■ WHAT THE TASK ASKS
Write out the data word for word, from its very first line through the line that contains "247H16V248H19V249H23L24 247H25V245L24 244H21V243H19V242H13L12", including both of those lines, and leave the picture out of your answer.
(begin)
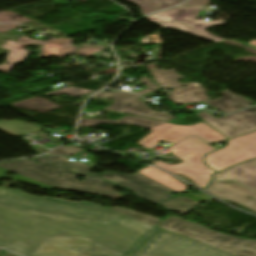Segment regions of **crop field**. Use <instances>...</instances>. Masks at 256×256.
Segmentation results:
<instances>
[{
	"label": "crop field",
	"instance_id": "bd1437ed",
	"mask_svg": "<svg viewBox=\"0 0 256 256\" xmlns=\"http://www.w3.org/2000/svg\"><path fill=\"white\" fill-rule=\"evenodd\" d=\"M13 247H16V248H19V249H23L24 247H25V245L24 244H21V243H19V242H13L12 244H11Z\"/></svg>",
	"mask_w": 256,
	"mask_h": 256
},
{
	"label": "crop field",
	"instance_id": "22f410ed",
	"mask_svg": "<svg viewBox=\"0 0 256 256\" xmlns=\"http://www.w3.org/2000/svg\"><path fill=\"white\" fill-rule=\"evenodd\" d=\"M151 75H153L156 81L164 88V91H167V88H174L173 91H168L171 95L167 97L174 104L199 103L207 99V96L204 95L205 92L199 84H182L176 82L182 77L172 69L169 71L160 69ZM183 85H186L187 87H181Z\"/></svg>",
	"mask_w": 256,
	"mask_h": 256
},
{
	"label": "crop field",
	"instance_id": "4177f3b9",
	"mask_svg": "<svg viewBox=\"0 0 256 256\" xmlns=\"http://www.w3.org/2000/svg\"><path fill=\"white\" fill-rule=\"evenodd\" d=\"M139 82L144 84L145 86L149 87L145 90L137 92L140 95H143V94L149 93L151 91L160 89V87L158 85L152 83L146 76H143V77L139 78Z\"/></svg>",
	"mask_w": 256,
	"mask_h": 256
},
{
	"label": "crop field",
	"instance_id": "120bbe31",
	"mask_svg": "<svg viewBox=\"0 0 256 256\" xmlns=\"http://www.w3.org/2000/svg\"><path fill=\"white\" fill-rule=\"evenodd\" d=\"M1 251V250H0Z\"/></svg>",
	"mask_w": 256,
	"mask_h": 256
},
{
	"label": "crop field",
	"instance_id": "e52e79f7",
	"mask_svg": "<svg viewBox=\"0 0 256 256\" xmlns=\"http://www.w3.org/2000/svg\"><path fill=\"white\" fill-rule=\"evenodd\" d=\"M202 7H190L167 10L156 13L146 19L151 20L166 28L183 30L189 34L217 42L224 40L206 31L207 28L225 24L226 21L203 22L196 19Z\"/></svg>",
	"mask_w": 256,
	"mask_h": 256
},
{
	"label": "crop field",
	"instance_id": "733c2abd",
	"mask_svg": "<svg viewBox=\"0 0 256 256\" xmlns=\"http://www.w3.org/2000/svg\"><path fill=\"white\" fill-rule=\"evenodd\" d=\"M139 173L177 191V192H181L184 191L186 187L184 184H182L181 182L173 179L171 176H168L167 173L165 172H161L159 169H155L151 166L146 167L142 170L139 171Z\"/></svg>",
	"mask_w": 256,
	"mask_h": 256
},
{
	"label": "crop field",
	"instance_id": "1d83c4d3",
	"mask_svg": "<svg viewBox=\"0 0 256 256\" xmlns=\"http://www.w3.org/2000/svg\"><path fill=\"white\" fill-rule=\"evenodd\" d=\"M246 46L256 49V40L247 43Z\"/></svg>",
	"mask_w": 256,
	"mask_h": 256
},
{
	"label": "crop field",
	"instance_id": "dd49c442",
	"mask_svg": "<svg viewBox=\"0 0 256 256\" xmlns=\"http://www.w3.org/2000/svg\"><path fill=\"white\" fill-rule=\"evenodd\" d=\"M53 164L72 170L77 173L89 174L100 176L115 184L128 188L136 192V194L142 198H145L154 203H160L170 197L174 192L138 173L134 175H119L111 172H107L102 175L89 173L90 167L80 162H70L68 159L58 156L46 155ZM57 158L58 161H54ZM149 188L150 190H147Z\"/></svg>",
	"mask_w": 256,
	"mask_h": 256
},
{
	"label": "crop field",
	"instance_id": "730fd06b",
	"mask_svg": "<svg viewBox=\"0 0 256 256\" xmlns=\"http://www.w3.org/2000/svg\"><path fill=\"white\" fill-rule=\"evenodd\" d=\"M142 44H148V43H161V39L158 35H149L145 39H141Z\"/></svg>",
	"mask_w": 256,
	"mask_h": 256
},
{
	"label": "crop field",
	"instance_id": "34b2d1b8",
	"mask_svg": "<svg viewBox=\"0 0 256 256\" xmlns=\"http://www.w3.org/2000/svg\"><path fill=\"white\" fill-rule=\"evenodd\" d=\"M213 177V181L205 191L256 212V159L236 165ZM215 180L235 181L236 184L217 183ZM247 196L253 199L248 201L245 199Z\"/></svg>",
	"mask_w": 256,
	"mask_h": 256
},
{
	"label": "crop field",
	"instance_id": "412701ff",
	"mask_svg": "<svg viewBox=\"0 0 256 256\" xmlns=\"http://www.w3.org/2000/svg\"><path fill=\"white\" fill-rule=\"evenodd\" d=\"M195 137L190 136L168 147V150L172 151L173 155L184 161L183 163L169 165L158 161L154 165L170 173L183 174L191 178L202 189L211 181L210 175L215 173L203 164L202 159L205 154L214 149Z\"/></svg>",
	"mask_w": 256,
	"mask_h": 256
},
{
	"label": "crop field",
	"instance_id": "cbeb9de0",
	"mask_svg": "<svg viewBox=\"0 0 256 256\" xmlns=\"http://www.w3.org/2000/svg\"><path fill=\"white\" fill-rule=\"evenodd\" d=\"M95 96L112 98L115 100V104L104 108L106 110L117 111V112L144 116V117H150V118H155V119L164 120V121L175 119L169 114L151 110L150 108H148L146 105H144L142 102H140L137 99L138 97L137 95H133L130 93L100 92Z\"/></svg>",
	"mask_w": 256,
	"mask_h": 256
},
{
	"label": "crop field",
	"instance_id": "5142ce71",
	"mask_svg": "<svg viewBox=\"0 0 256 256\" xmlns=\"http://www.w3.org/2000/svg\"><path fill=\"white\" fill-rule=\"evenodd\" d=\"M222 93L224 94L223 98L217 99L215 101L206 100L204 102L225 114L240 110V108H246L250 106V103L253 102L242 96L232 94L228 90L222 91Z\"/></svg>",
	"mask_w": 256,
	"mask_h": 256
},
{
	"label": "crop field",
	"instance_id": "eef30255",
	"mask_svg": "<svg viewBox=\"0 0 256 256\" xmlns=\"http://www.w3.org/2000/svg\"><path fill=\"white\" fill-rule=\"evenodd\" d=\"M126 226H128V227H130V228H132V229H134L136 231H140V232H143V233L147 232V228L146 227L141 226V225H139L137 223H134L132 221L127 222Z\"/></svg>",
	"mask_w": 256,
	"mask_h": 256
},
{
	"label": "crop field",
	"instance_id": "d8731c3e",
	"mask_svg": "<svg viewBox=\"0 0 256 256\" xmlns=\"http://www.w3.org/2000/svg\"><path fill=\"white\" fill-rule=\"evenodd\" d=\"M256 158V131L228 140L225 148L205 156V164L216 172Z\"/></svg>",
	"mask_w": 256,
	"mask_h": 256
},
{
	"label": "crop field",
	"instance_id": "ac0d7876",
	"mask_svg": "<svg viewBox=\"0 0 256 256\" xmlns=\"http://www.w3.org/2000/svg\"><path fill=\"white\" fill-rule=\"evenodd\" d=\"M38 160L40 164L35 163ZM0 167L32 178L60 190L79 191L121 199L123 196L114 191L115 184L100 178L86 177L77 182V173L53 166L44 156L32 160L24 159L15 162L0 163Z\"/></svg>",
	"mask_w": 256,
	"mask_h": 256
},
{
	"label": "crop field",
	"instance_id": "f4fd0767",
	"mask_svg": "<svg viewBox=\"0 0 256 256\" xmlns=\"http://www.w3.org/2000/svg\"><path fill=\"white\" fill-rule=\"evenodd\" d=\"M158 226L234 256H256V242L214 232L180 218L170 217Z\"/></svg>",
	"mask_w": 256,
	"mask_h": 256
},
{
	"label": "crop field",
	"instance_id": "d1516ede",
	"mask_svg": "<svg viewBox=\"0 0 256 256\" xmlns=\"http://www.w3.org/2000/svg\"><path fill=\"white\" fill-rule=\"evenodd\" d=\"M0 36L11 39L26 46H28L29 44L44 45V47L35 51L40 58H45L49 56L65 57L68 54V52H70L71 54L88 56L92 53H95L106 48L101 46H92L90 44L85 43H82L81 46L71 45L73 41L72 39H50L47 42H44L27 38L25 35H22L20 33H17L11 37L3 34H0Z\"/></svg>",
	"mask_w": 256,
	"mask_h": 256
},
{
	"label": "crop field",
	"instance_id": "bc2a9ffb",
	"mask_svg": "<svg viewBox=\"0 0 256 256\" xmlns=\"http://www.w3.org/2000/svg\"><path fill=\"white\" fill-rule=\"evenodd\" d=\"M0 129L12 136H21L28 132L39 129V127L20 121H0Z\"/></svg>",
	"mask_w": 256,
	"mask_h": 256
},
{
	"label": "crop field",
	"instance_id": "3316defc",
	"mask_svg": "<svg viewBox=\"0 0 256 256\" xmlns=\"http://www.w3.org/2000/svg\"><path fill=\"white\" fill-rule=\"evenodd\" d=\"M36 254L42 256H124L80 238H53Z\"/></svg>",
	"mask_w": 256,
	"mask_h": 256
},
{
	"label": "crop field",
	"instance_id": "a9b5d70f",
	"mask_svg": "<svg viewBox=\"0 0 256 256\" xmlns=\"http://www.w3.org/2000/svg\"><path fill=\"white\" fill-rule=\"evenodd\" d=\"M84 149H81L78 146H62L50 153L52 154H60V155H68V156H72L80 151H82Z\"/></svg>",
	"mask_w": 256,
	"mask_h": 256
},
{
	"label": "crop field",
	"instance_id": "750c4746",
	"mask_svg": "<svg viewBox=\"0 0 256 256\" xmlns=\"http://www.w3.org/2000/svg\"><path fill=\"white\" fill-rule=\"evenodd\" d=\"M24 213H28V214H44V213H39V212H24ZM46 215H50V214H46ZM50 216H54V217L61 218V219H66V218H63V217L55 216V215H50ZM66 220H71V219H66ZM71 221H77V220H71ZM77 222H80V221H77Z\"/></svg>",
	"mask_w": 256,
	"mask_h": 256
},
{
	"label": "crop field",
	"instance_id": "5a996713",
	"mask_svg": "<svg viewBox=\"0 0 256 256\" xmlns=\"http://www.w3.org/2000/svg\"><path fill=\"white\" fill-rule=\"evenodd\" d=\"M149 129L152 131V133L137 144L151 148L160 140L174 143L190 134H194L208 143H215L226 140V138H224L222 135L217 133L203 122H200L194 126H176L173 124L165 123Z\"/></svg>",
	"mask_w": 256,
	"mask_h": 256
},
{
	"label": "crop field",
	"instance_id": "4a817a6b",
	"mask_svg": "<svg viewBox=\"0 0 256 256\" xmlns=\"http://www.w3.org/2000/svg\"><path fill=\"white\" fill-rule=\"evenodd\" d=\"M141 8L142 15L148 14L171 5L177 4L182 0H128Z\"/></svg>",
	"mask_w": 256,
	"mask_h": 256
},
{
	"label": "crop field",
	"instance_id": "dafd665d",
	"mask_svg": "<svg viewBox=\"0 0 256 256\" xmlns=\"http://www.w3.org/2000/svg\"><path fill=\"white\" fill-rule=\"evenodd\" d=\"M108 208L116 210V211L121 212L123 214L129 215L131 217L137 218L139 220H142L144 222L150 223V224L155 225V226L161 221V219H157V218H153V217H149V216H144V215H141V214H139L137 212H134V211H128V210L113 208V207H108Z\"/></svg>",
	"mask_w": 256,
	"mask_h": 256
},
{
	"label": "crop field",
	"instance_id": "00972430",
	"mask_svg": "<svg viewBox=\"0 0 256 256\" xmlns=\"http://www.w3.org/2000/svg\"><path fill=\"white\" fill-rule=\"evenodd\" d=\"M89 92H92V90L70 87V88H66V89H62V90H58V91H54V92H50V93H46V94L47 95L67 94L71 97H76V96L83 95V94H86Z\"/></svg>",
	"mask_w": 256,
	"mask_h": 256
},
{
	"label": "crop field",
	"instance_id": "d9b57169",
	"mask_svg": "<svg viewBox=\"0 0 256 256\" xmlns=\"http://www.w3.org/2000/svg\"><path fill=\"white\" fill-rule=\"evenodd\" d=\"M101 123H117V124H134L142 127H152L161 123H165L162 121L157 120H150V119H144V118H138V117H130L126 116L120 120H92V119H82L79 126H94Z\"/></svg>",
	"mask_w": 256,
	"mask_h": 256
},
{
	"label": "crop field",
	"instance_id": "ae1a2a85",
	"mask_svg": "<svg viewBox=\"0 0 256 256\" xmlns=\"http://www.w3.org/2000/svg\"><path fill=\"white\" fill-rule=\"evenodd\" d=\"M185 196H187V197H189V198H191V199H193V200H195V201H197L199 203L204 201V200L212 199V197H210V196H208L206 194H203L201 196H195L193 194H187Z\"/></svg>",
	"mask_w": 256,
	"mask_h": 256
},
{
	"label": "crop field",
	"instance_id": "28ad6ade",
	"mask_svg": "<svg viewBox=\"0 0 256 256\" xmlns=\"http://www.w3.org/2000/svg\"><path fill=\"white\" fill-rule=\"evenodd\" d=\"M196 115L230 139L256 130V106L219 119L206 112Z\"/></svg>",
	"mask_w": 256,
	"mask_h": 256
},
{
	"label": "crop field",
	"instance_id": "214f88e0",
	"mask_svg": "<svg viewBox=\"0 0 256 256\" xmlns=\"http://www.w3.org/2000/svg\"><path fill=\"white\" fill-rule=\"evenodd\" d=\"M163 207L169 210L176 211L178 213L186 215L190 212L198 203L186 198L175 197L161 204Z\"/></svg>",
	"mask_w": 256,
	"mask_h": 256
},
{
	"label": "crop field",
	"instance_id": "8a807250",
	"mask_svg": "<svg viewBox=\"0 0 256 256\" xmlns=\"http://www.w3.org/2000/svg\"><path fill=\"white\" fill-rule=\"evenodd\" d=\"M0 205L20 210L39 211L81 220L80 223L45 215H28L0 206V247L24 256L34 252L52 237H80L114 252L131 255L159 229L150 224L92 203H69L52 198L33 197L13 189H0ZM133 220L148 227V233L136 232L125 223ZM26 244L24 250L10 246L14 241ZM134 256H230L162 230Z\"/></svg>",
	"mask_w": 256,
	"mask_h": 256
},
{
	"label": "crop field",
	"instance_id": "d3111659",
	"mask_svg": "<svg viewBox=\"0 0 256 256\" xmlns=\"http://www.w3.org/2000/svg\"><path fill=\"white\" fill-rule=\"evenodd\" d=\"M210 0H190L186 3H184V6H190V5H206L208 6V4Z\"/></svg>",
	"mask_w": 256,
	"mask_h": 256
},
{
	"label": "crop field",
	"instance_id": "92a150f3",
	"mask_svg": "<svg viewBox=\"0 0 256 256\" xmlns=\"http://www.w3.org/2000/svg\"><path fill=\"white\" fill-rule=\"evenodd\" d=\"M15 105H17L18 107L35 109L42 112H45L47 110H50L52 108L59 106L44 98H32L22 102L15 103Z\"/></svg>",
	"mask_w": 256,
	"mask_h": 256
}]
</instances>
(end)
■ SOLUTION FOR THIS EXERCISE
Segment regions of **crop field**. Use <instances>...</instances>. Masks at 256×256.
Segmentation results:
<instances>
[{
	"label": "crop field",
	"instance_id": "bd1437ed",
	"mask_svg": "<svg viewBox=\"0 0 256 256\" xmlns=\"http://www.w3.org/2000/svg\"><path fill=\"white\" fill-rule=\"evenodd\" d=\"M13 247H16V248H19V249H23L24 247H25V245L24 244H21V243H19V242H13L12 244H11Z\"/></svg>",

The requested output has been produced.